Nearly 60 per cent of people living in poverty, or 8.3 million people, were in working families, the figures show.
The data suggests more families were struggling to make ends meet before Covid-19 hit the UK and sent the country into its deepest recession since records began.
“Hard work should pay off for everyone, no matter who you are or the job you do. But millions of Britain’s workers are denied a fair share of the wealth they create,” said Frances O’Grady, general secretary of the Trades Union Congress (TUC).
“The Prime Minister keeps talking about levelling up – let’s see it for the low paid. Get the minimum wage up to £10 an hour without delay. And give key workers the pay rise they earned.
Overall income inequality was relatively unchanged, but “material deprivation” – which refers to the inability to afford basics such as food and heating – increased, including for another 140,000 children. This means around 1.7 million children total are forced to go without essentials.
Upping pay for workers would be key to the country’s recovery from the pandemic as well as lifting struggling families out of poverty, O’Grady said.
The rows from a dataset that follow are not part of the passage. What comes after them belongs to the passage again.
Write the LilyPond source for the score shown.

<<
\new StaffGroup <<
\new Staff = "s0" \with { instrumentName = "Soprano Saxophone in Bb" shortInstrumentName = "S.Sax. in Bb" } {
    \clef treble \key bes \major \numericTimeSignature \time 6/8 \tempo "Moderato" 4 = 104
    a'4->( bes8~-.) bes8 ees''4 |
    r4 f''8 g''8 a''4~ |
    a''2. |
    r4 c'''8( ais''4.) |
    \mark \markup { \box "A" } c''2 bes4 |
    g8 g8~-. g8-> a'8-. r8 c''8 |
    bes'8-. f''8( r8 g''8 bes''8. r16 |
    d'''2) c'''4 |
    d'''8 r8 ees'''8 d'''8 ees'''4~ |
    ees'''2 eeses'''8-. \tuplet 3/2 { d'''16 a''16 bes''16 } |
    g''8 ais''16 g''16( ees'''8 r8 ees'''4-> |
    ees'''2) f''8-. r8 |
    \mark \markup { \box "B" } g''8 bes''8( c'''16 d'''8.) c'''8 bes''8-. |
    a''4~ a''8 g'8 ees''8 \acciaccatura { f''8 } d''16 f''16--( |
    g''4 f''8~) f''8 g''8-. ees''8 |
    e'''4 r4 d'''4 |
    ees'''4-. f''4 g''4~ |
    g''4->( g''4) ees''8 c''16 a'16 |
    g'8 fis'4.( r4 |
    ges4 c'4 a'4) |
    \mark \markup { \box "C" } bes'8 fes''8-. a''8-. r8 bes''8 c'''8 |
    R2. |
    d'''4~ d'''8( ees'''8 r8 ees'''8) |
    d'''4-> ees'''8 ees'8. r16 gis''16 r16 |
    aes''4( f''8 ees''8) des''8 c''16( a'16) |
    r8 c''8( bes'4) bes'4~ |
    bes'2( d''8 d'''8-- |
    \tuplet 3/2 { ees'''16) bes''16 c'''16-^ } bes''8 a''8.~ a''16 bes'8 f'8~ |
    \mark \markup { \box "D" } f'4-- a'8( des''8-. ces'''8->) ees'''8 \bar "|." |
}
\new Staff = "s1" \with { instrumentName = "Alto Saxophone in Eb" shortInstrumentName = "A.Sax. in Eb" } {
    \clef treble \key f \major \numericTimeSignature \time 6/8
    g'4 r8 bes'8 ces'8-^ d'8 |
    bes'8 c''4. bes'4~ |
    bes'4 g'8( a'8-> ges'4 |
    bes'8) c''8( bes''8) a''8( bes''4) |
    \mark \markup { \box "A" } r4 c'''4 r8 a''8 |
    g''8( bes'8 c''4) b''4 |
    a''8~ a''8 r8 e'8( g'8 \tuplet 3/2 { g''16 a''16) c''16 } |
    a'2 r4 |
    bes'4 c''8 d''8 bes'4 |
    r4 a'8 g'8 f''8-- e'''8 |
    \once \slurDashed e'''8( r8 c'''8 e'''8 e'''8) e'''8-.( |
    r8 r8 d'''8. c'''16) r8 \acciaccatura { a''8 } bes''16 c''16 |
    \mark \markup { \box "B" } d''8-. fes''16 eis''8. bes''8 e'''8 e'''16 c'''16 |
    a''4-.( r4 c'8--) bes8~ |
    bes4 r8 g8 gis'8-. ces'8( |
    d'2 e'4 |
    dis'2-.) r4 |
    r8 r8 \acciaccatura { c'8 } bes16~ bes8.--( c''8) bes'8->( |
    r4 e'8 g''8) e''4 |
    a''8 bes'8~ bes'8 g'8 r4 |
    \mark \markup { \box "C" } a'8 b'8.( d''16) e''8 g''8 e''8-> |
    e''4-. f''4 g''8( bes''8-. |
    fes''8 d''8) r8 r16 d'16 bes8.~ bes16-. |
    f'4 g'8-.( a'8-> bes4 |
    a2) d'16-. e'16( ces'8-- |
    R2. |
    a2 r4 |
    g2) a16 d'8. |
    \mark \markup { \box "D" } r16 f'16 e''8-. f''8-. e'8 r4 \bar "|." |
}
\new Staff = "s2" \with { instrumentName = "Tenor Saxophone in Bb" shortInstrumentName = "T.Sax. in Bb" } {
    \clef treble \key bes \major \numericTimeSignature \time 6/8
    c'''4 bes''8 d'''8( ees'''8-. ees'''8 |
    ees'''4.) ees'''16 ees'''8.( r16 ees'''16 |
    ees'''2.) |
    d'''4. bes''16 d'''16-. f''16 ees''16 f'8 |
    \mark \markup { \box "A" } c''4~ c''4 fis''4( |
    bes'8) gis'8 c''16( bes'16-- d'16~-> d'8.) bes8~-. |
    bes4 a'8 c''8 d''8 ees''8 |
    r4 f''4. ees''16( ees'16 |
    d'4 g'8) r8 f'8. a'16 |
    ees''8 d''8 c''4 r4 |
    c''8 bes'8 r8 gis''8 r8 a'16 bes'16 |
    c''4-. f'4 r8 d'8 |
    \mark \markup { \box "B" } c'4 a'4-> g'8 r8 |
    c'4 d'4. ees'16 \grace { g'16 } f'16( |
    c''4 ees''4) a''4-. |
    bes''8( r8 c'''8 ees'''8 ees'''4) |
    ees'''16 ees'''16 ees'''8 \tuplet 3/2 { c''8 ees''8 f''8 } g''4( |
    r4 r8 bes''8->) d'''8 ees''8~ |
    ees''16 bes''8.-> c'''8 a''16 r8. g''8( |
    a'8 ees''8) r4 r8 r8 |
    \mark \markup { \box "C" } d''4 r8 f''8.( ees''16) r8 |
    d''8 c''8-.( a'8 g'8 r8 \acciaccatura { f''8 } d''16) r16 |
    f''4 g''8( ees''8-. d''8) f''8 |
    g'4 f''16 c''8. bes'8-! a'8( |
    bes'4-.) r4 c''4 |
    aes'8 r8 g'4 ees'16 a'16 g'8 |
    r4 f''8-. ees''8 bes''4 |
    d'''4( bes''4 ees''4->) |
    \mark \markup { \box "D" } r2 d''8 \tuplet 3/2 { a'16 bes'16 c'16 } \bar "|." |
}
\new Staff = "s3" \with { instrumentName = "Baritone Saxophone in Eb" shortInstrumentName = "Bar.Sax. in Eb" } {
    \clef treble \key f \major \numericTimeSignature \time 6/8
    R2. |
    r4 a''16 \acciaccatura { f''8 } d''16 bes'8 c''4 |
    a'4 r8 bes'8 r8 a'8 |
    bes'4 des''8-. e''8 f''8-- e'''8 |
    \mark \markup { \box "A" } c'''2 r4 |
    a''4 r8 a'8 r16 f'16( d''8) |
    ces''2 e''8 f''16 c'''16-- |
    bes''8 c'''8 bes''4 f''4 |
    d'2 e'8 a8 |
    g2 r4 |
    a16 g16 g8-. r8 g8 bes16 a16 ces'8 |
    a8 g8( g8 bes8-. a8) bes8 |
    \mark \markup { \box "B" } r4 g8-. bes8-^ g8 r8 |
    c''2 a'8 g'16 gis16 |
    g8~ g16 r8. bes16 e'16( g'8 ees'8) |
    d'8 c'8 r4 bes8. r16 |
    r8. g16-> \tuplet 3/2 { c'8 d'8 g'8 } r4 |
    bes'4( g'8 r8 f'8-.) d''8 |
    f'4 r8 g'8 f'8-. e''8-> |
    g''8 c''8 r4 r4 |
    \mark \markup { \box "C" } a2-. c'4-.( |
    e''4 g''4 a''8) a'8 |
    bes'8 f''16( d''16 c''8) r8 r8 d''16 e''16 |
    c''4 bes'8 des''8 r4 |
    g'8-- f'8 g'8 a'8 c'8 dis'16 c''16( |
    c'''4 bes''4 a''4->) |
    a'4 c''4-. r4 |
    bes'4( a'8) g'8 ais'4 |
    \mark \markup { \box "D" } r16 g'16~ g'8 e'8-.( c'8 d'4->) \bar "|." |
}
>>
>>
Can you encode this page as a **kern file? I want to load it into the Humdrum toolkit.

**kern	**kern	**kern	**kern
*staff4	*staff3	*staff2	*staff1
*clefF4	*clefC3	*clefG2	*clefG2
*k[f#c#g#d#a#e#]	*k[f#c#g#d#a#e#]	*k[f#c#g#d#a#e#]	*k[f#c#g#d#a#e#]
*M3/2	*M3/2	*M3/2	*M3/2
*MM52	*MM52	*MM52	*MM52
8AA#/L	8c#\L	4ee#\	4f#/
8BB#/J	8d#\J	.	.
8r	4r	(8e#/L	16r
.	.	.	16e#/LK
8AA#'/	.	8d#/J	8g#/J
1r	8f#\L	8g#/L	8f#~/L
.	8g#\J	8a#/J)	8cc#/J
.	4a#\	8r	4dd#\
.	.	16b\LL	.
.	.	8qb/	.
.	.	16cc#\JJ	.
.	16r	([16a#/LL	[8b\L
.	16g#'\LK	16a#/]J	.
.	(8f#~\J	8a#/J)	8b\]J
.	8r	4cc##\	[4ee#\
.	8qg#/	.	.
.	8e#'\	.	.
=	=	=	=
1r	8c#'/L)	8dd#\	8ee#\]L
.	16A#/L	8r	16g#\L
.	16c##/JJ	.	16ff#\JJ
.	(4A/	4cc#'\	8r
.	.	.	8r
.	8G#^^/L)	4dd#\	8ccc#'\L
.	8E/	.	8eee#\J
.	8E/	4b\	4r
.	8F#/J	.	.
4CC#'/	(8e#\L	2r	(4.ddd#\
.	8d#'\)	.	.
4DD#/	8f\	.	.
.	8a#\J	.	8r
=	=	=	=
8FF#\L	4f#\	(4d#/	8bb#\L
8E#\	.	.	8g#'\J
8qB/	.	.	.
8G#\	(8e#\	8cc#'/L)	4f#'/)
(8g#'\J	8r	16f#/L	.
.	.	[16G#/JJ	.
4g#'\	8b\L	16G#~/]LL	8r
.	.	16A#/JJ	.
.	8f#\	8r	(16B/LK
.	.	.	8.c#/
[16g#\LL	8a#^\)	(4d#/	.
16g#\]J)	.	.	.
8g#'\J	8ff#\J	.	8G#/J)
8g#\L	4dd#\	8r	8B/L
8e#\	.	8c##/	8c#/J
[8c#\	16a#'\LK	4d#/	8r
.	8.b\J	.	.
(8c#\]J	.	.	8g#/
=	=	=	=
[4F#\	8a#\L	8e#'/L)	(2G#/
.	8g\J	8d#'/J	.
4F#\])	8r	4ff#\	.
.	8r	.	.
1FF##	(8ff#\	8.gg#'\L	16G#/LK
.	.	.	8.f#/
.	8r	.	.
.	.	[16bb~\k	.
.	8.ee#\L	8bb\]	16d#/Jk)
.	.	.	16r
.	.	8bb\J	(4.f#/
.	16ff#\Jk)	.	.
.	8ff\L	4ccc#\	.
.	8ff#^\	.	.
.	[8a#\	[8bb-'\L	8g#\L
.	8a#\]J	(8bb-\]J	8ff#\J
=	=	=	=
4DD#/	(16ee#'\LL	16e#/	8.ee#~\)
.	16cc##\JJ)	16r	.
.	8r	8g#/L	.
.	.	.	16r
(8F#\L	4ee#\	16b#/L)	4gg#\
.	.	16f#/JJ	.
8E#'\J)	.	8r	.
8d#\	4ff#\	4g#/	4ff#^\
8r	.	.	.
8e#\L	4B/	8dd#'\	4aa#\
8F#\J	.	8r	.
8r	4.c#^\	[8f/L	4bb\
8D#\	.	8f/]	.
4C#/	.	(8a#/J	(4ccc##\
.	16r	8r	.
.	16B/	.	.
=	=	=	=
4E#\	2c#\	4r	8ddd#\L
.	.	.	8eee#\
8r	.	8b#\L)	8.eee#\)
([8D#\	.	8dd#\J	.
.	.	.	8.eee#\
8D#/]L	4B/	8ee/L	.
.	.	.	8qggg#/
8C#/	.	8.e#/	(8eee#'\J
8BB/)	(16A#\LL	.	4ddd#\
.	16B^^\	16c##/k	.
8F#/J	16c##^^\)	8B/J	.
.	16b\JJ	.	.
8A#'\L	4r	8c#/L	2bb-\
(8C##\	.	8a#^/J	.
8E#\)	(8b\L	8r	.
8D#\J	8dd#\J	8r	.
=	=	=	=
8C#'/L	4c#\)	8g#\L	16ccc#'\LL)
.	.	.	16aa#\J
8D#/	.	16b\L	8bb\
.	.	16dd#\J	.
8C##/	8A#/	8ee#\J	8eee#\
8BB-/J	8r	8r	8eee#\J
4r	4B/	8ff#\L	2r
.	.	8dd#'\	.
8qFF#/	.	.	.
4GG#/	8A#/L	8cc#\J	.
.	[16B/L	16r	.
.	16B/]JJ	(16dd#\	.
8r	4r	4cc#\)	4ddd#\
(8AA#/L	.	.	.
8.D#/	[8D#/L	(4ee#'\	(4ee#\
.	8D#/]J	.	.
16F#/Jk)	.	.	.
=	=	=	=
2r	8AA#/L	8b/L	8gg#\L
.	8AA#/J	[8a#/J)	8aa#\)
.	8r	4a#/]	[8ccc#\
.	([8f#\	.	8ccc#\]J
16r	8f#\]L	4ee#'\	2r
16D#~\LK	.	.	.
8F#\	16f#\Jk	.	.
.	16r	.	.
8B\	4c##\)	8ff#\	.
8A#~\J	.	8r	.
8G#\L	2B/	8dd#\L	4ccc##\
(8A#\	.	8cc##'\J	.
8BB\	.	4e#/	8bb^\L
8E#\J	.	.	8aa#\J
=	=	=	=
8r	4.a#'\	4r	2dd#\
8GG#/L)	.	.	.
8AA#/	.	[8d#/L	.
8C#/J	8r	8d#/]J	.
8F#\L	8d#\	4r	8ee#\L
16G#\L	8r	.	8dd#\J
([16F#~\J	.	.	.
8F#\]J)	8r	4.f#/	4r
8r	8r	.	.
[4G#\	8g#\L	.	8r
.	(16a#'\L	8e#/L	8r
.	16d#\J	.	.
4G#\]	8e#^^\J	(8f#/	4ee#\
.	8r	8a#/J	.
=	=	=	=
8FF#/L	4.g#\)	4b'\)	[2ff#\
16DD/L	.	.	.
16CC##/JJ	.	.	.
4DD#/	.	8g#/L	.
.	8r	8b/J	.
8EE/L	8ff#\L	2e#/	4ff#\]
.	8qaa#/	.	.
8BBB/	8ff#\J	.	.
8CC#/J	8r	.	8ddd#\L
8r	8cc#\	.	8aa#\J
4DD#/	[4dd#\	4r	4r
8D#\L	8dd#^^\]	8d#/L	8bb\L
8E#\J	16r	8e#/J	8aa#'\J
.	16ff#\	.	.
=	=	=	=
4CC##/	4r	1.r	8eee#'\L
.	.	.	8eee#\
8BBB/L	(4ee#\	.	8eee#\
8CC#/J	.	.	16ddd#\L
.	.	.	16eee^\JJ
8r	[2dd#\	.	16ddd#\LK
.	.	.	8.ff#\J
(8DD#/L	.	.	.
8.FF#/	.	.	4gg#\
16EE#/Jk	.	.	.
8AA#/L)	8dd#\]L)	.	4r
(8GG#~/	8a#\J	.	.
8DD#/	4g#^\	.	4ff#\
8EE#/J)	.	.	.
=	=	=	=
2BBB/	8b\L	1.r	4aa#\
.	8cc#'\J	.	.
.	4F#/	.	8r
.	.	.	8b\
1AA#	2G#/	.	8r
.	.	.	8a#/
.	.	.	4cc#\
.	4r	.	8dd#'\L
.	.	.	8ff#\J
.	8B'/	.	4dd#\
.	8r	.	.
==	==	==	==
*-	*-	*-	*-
“This isn’t just about doing the right thing for workers. High streets and business won’t recover if people have nothing to spend. Pay growth is fuel in the tank. It will drive our recovery much faster, supporting business growth and job creation.”
The Government must increase the minimum wage to at least £10 an hour, the TUC said, as well as making the weekly £20 Universal Credit increase permanent and increasing statutory sick pay.